Writing Biography
The whole concept of biography, that is, the writing of the story of one person’s life by some other person, is inextricably tied up in the very name of Samuel Johnson. A sizeable portion of the writing that Johnson did during his own life was biography. One of his earliest published works was biographical in nature — not a full biography but the partial story of a man’s life: a translation of Jeronimo Lobo’s A Voyage to Abyssinia, which is an account of Lobo’s travels in Ethiopia. Johnson published that when he was 26. Later in life he went on to write a biography of his friend Richard Savage (a fascinating but troubled poet who claimed he was born of nobility) in 1744, and finally his monumental Lives of the Poets, which he wrote when he was in his early 70s.
Johnson also wrote about the value of biography as a genre in one of the issues of The Rambler, a twice-weekly essay series that he published 1750-1752. The one on biography is number 60 (October 13, 1750), and he has some interesting observations:
- Johnson sees a practical use for biography in that it provides the story of a single person’s life that the reader can — as we might put it today — “relate to.” He contrasts this with history (“the downfall of kingdoms, and revolutions of empires, are read with great tranquillity”). It is only in biography, Johnson says, that emotion is activated: “Our passions are therefore more strongly moved, in proportion as we can more readily adopt the pains or pleasures proposed to our minds, by recognising them as once our own, or considering them as naturally incident to our state of life.”
- He thought that nearly anyone’s life could be the subject of a biography: “I have often thought that there has rarely passed a life of which a judicious and faithful narrative would not be useful … We are all prompted by the same motives, all deceived by the same fallacies, all animated by hope, obstructed by danger, entangled by desire, and seduced by pleasure.”
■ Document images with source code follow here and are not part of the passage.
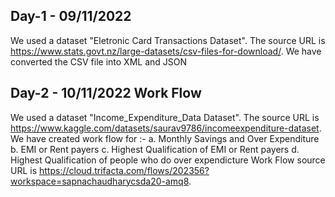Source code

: ## Day-1 - 09/11/2022
We used a dataset "Eletronic Card Transactions Dataset".
The source URL is https://www.stats.govt.nz/large-datasets/csv-files-for-download/.
We have converted the CSV file into XML and JSON

## Day-2 - 10/11/2022 Work Flow
We used a dataset "Income_Expenditure_Data Dataset".
The source URL is https://www.kaggle.com/datasets/saurav9786/incomeexpenditure-dataset.
We have created work flow for :-
 a. Monthly Savings and Over Expenditure
 b. EMI or Rent payers
 c. Highest Qualification of EMI or Rent payers
 d. Highest Qualification of people who do over expendicture
 Work Flow source URL is https://cloud.trifacta.com/flows/202356?workspace=sapnachaudharycsda20-amq8.
 
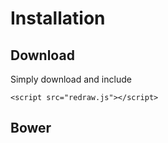 # Installation

## Download
Simply download and include

	<script src="redraw.js"></script>

## Bower
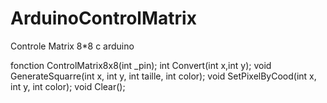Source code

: # ArduinoControlMatrix
Controle Matrix 8*8
c arduino

fonction
  ControlMatrix8x8(int _pin);
  int Convert(int x,int y);
  void GenerateSquarre(int x, int y, int taille, int color);
  void SetPixelByCood(int x, int y, int color);
  void Clear();
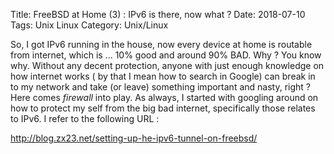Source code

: Title: FreeBSD at Home (3) : IPv6 is there, now what ?
Date: 2018-07-10
Tags: Unix Linux
Category: Unix/Linux

So, I got IPv6 running in the house, now every device at home is routable from internet, which is ... 10% good and around 90% BAD.
Why ? You know why. Without any decent protection, anyone with just enough knowledge on how internet works ( by that I mean how to search in Google) can break in to my network and take (or leave) something important and nasty, right ?
Here comes *firewall* into play. As always, I started with googling around on how to protect my self from the big bad internet, specifically those relates to IPv6. I refer to the following URL :

http://blog.zx23.net/setting-up-he-ipv6-tunnel-on-freebsd/
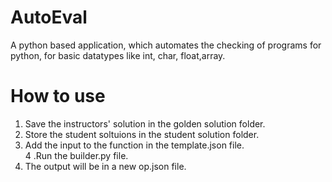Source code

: # AutoEval
A python based application, which automates the checking of programs for python, for basic datatypes like int, char, float,array.

# How to use
  1. Save the instructors' solution in the golden solution folder.   
  2. Store the student soltuions in the student solution folder.   
  3. Add the input to the function in the template.json file.   
  4 .Run the builder.py file.   
  5. The output will be in a new op.json file.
- He knew well that the story of a person’s life was not just a chronology of facts: “But biography has often been allotted to writers who seem very little acquainted with the nature of their task, or very negligent about the performance. They rarely afford any other account than might be collected from publick papers, but imagine themselves writing a life when they exhibit a chronological series of actions or preferments; and so little regard the manners or behaviour of their heroes, that more knowledge may be gained of a man’s real character, by a short conversation with one of his servants, than from a formal and studied narrative, begun with his pedigree, and ended with his funeral.”
I had the experience over the past three and a half years of co-authoring a biography of a standup comedian named Greg Giraldo. I learned some valuable lessons from that experience that I will depend on to help me with the writing of my bio of Johnson. His last point there, about chronology vs. character, may seem trite and obvious, and perhaps it is to more experienced biographers. I remember an early draft of the comedian book in which the text was written very mechanically: fact, quote to back it up, fact, quote to back it up, and so on. It was authoritative and accurate, but it didn’t really capture the essence of the man. That came only when we starting mining the interviews of people who knew Giraldo, weaving a story, and always being aware of how a single anecdote could in some cases tell you everything you wanted to know about this or that aspect of his character.
Part of the additional challenge with Johnson is that he is long dead, his writing is in a dense style that takes a little effort to discern — and, well, he lived three hundred years ago, and modern, non-scholarly readers will need some demonstration of relevancy before they decide they can finish off 200-plus pages, no matter how fascinating I find the man.